Separated on the day of their sold-out show at Koko Camden, the split of the ground- breaking Yussef Kamaal felt like the premature end of something truly great. Only one week after winning the Breakthrough Act at the Jazz FM Awards, the scene felt a collective weight of missed opportunity for the British duo.

Yet, for Kamaal Williams this was only the beginning. Once the dust had settled, he immediately sought to build on the success of the critically acclaimed 'Black Focus', the 2016 record that put British jazz back on the map. His latest project, the aptly named ‘The Return’ confirms Kamaal’s position as the leader in this recent surge in UK jazz.

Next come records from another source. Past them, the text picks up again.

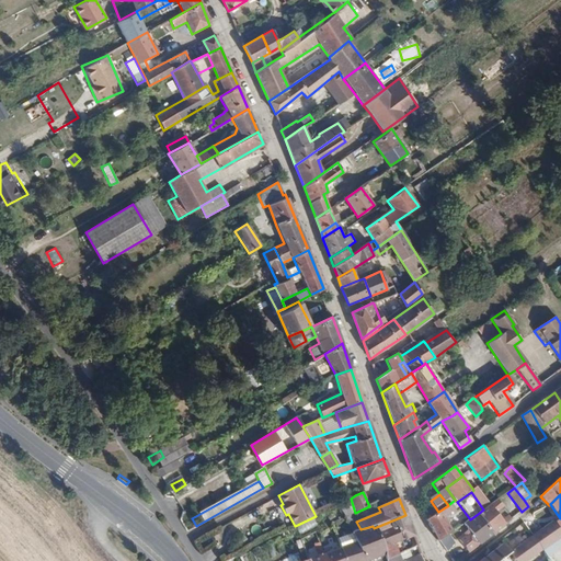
[(447,506),(450,511),(455,507),(466,523),(470,519),(457,502),(455,500),(448,505),(447,506)]
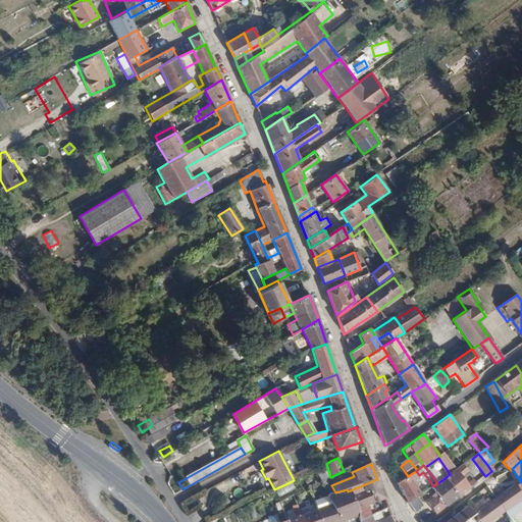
[(459,498),(470,489),(461,477),(468,472),(462,465),(456,470),(450,474),(445,478),(459,498)]
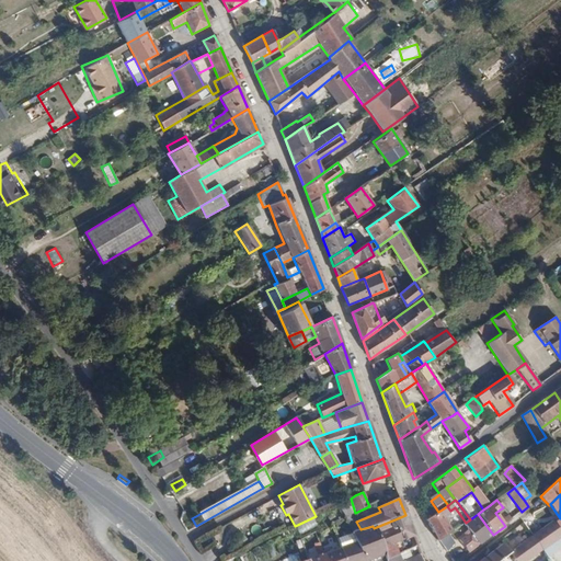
[(427,508),(431,517),(438,512),(433,504),(427,508)]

It seems this new sense of independence as an artist has allowed him to shake off the darker edge that ran through 'Black Focus', creating a more laid back, funk-soaked sound.

The record has a close connection with West Coast funk, the cosmic drums and psychedelic synths evoke a picture of California in the summertime. Importantly, Williams mixes this West Coast style with the diverse energies coming out of London, with touches of R&B, hip hop and drum 'n' bass, lingering throughout. Here he has accurately depicted the state of contemporary pop culture, that uses the ease of access to a variety of influences to form a unique hybridity in style.

Equally, 'The Return' showcases the link between new wave jazz in California and London. The hot pot of grooves coming out of the capital from the likes of Kamaal Williams, Sons Of Kemet, Blue Lab Beats and Nubya Garcia is mirrored in equal measure by Kamasi Washington and Terrace Martin across the pond.

Williams has built on the free-flowing nature we saw in 'Black Focus', encapsulating the expressive nature that jazz was built on. This belief in spontaneity is shown on ‘Sitautions’, which was live recorded in Milan for the album. As a collective, Williams’ band are equally effective when swirling through the high energy ‘Catch The Loop’ as they are on the gentle ‘Medina’. The latter’s delicate drums and meditative bassline cruise effortlessly alongside Kamaal’s velvety keys.

Yet the defining moment comes at the climax of the title track, which has a distinct similarity to 'Strings Of Light' from 'Black Focus'. The powerful strings build to a tantalising crescendo, only to fade into the sound of William’s voice. He counts his band into the funk driven 'High Roller', symbolically steering his sound into new territories, paying homage to his previous work while moving forward on his own.

This album signifies a moment for UK jazz but more importantly this a moment for Kamaal Williams.